→ What the task asks
Below are the entries. Transcribe exactly the lines from the one with "ENG-400L-01 | Writing" through the one with "ESS-110-01 | Intro", ends included, and leave out all others.

───── Entries shown ─────

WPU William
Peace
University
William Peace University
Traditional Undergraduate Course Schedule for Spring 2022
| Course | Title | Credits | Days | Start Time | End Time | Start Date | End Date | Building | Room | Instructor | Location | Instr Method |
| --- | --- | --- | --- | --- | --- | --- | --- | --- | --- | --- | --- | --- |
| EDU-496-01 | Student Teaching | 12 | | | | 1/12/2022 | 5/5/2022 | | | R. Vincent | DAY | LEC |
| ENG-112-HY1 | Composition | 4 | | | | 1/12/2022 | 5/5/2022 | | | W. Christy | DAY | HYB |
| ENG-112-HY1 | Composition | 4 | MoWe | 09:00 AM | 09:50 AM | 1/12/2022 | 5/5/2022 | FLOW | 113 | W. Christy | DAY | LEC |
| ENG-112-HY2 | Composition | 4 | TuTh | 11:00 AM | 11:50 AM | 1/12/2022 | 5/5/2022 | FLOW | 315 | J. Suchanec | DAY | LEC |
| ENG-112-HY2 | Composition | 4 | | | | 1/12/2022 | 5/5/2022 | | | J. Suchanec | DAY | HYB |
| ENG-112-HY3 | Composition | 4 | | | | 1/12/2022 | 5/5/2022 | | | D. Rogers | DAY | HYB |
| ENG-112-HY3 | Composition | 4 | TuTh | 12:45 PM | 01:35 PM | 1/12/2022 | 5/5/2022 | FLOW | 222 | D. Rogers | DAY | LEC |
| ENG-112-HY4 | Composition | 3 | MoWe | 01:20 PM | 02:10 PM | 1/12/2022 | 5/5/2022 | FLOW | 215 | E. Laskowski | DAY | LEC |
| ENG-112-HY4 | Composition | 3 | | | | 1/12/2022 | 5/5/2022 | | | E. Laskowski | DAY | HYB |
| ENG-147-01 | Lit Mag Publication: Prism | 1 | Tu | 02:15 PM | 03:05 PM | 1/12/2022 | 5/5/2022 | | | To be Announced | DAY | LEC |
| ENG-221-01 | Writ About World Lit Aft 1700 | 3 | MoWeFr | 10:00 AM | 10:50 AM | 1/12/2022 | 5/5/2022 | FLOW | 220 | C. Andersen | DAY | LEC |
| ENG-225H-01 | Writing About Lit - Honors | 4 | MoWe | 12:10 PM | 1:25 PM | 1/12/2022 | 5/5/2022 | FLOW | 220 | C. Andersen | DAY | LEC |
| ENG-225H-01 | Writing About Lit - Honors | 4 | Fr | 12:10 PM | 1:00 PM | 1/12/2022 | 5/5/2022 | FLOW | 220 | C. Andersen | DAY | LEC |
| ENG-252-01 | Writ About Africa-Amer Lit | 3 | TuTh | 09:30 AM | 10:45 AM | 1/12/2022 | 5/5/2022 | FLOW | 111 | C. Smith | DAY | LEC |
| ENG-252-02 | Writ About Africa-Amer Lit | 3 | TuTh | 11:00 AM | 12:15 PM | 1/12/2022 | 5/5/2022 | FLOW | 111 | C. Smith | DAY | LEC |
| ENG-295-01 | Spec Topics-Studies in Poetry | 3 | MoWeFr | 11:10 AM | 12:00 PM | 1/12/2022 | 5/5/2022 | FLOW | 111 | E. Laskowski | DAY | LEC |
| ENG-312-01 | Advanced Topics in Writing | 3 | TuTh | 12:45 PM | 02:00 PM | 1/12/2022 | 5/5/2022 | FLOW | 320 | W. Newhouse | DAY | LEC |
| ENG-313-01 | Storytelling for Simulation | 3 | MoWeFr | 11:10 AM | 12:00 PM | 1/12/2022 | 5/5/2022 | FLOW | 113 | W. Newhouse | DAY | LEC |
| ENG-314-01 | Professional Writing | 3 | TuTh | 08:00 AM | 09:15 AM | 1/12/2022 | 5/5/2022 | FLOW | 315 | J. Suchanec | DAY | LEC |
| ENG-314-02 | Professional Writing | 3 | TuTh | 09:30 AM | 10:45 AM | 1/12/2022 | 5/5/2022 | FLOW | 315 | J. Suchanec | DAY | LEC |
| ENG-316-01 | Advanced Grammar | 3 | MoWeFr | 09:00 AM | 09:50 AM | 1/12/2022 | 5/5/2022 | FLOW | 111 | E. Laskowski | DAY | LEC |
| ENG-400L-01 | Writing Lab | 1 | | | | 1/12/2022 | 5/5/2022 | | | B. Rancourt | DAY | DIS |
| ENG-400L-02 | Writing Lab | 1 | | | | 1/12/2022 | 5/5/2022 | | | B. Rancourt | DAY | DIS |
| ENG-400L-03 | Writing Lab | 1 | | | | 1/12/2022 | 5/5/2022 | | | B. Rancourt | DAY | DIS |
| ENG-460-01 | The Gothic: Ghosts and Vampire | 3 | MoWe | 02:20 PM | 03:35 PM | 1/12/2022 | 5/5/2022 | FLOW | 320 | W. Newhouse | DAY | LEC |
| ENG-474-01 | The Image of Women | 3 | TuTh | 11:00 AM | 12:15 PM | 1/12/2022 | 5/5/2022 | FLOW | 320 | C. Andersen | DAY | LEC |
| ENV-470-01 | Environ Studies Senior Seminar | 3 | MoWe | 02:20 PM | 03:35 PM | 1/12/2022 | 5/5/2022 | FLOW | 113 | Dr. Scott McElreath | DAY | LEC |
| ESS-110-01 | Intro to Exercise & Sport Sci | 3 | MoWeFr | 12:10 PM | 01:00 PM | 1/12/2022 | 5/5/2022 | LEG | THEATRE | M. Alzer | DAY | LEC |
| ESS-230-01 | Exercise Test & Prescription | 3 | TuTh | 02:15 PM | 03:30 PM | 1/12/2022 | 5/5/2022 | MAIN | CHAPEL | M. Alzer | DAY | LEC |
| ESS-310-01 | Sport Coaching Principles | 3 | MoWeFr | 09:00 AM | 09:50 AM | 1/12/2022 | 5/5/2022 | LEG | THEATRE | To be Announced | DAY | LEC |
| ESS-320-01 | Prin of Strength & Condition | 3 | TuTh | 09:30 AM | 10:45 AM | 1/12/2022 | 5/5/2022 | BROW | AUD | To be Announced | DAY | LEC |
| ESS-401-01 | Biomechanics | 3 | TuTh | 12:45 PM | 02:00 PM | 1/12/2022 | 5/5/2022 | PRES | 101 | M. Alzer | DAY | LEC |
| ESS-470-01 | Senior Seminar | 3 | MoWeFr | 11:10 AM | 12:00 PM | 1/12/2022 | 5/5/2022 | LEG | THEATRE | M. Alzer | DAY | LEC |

─────

→ Reply
| ENG-400L-01 | Writing Lab | 1 | | | | 1/12/2022 | 5/5/2022 | | | B. Rancourt | DAY | DIS |
| ENG-400L-02 | Writing Lab | 1 | | | | 1/12/2022 | 5/5/2022 | | | B. Rancourt | DAY | DIS |
| ENG-400L-03 | Writing Lab | 1 | | | | 1/12/2022 | 5/5/2022 | | | B. Rancourt | DAY | DIS |
| ENG-460-01 | The Gothic: Ghosts and Vampire | 3 | MoWe | 02:20 PM | 03:35 PM | 1/12/2022 | 5/5/2022 | FLOW | 320 | W. Newhouse | DAY | LEC |
| ENG-474-01 | The Image of Women | 3 | TuTh | 11:00 AM | 12:15 PM | 1/12/2022 | 5/5/2022 | FLOW | 320 | C. Andersen | DAY | LEC |
| ENV-470-01 | Environ Studies Senior Seminar | 3 | MoWe | 02:20 PM | 03:35 PM | 1/12/2022 | 5/5/2022 | FLOW | 113 | Dr. Scott McElreath | DAY | LEC |
| ESS-110-01 | Intro to Exercise & Sport Sci | 3 | MoWeFr | 12:10 PM | 01:00 PM | 1/12/2022 | 5/5/2022 | LEG | THEATRE | M. Alzer | DAY | LEC |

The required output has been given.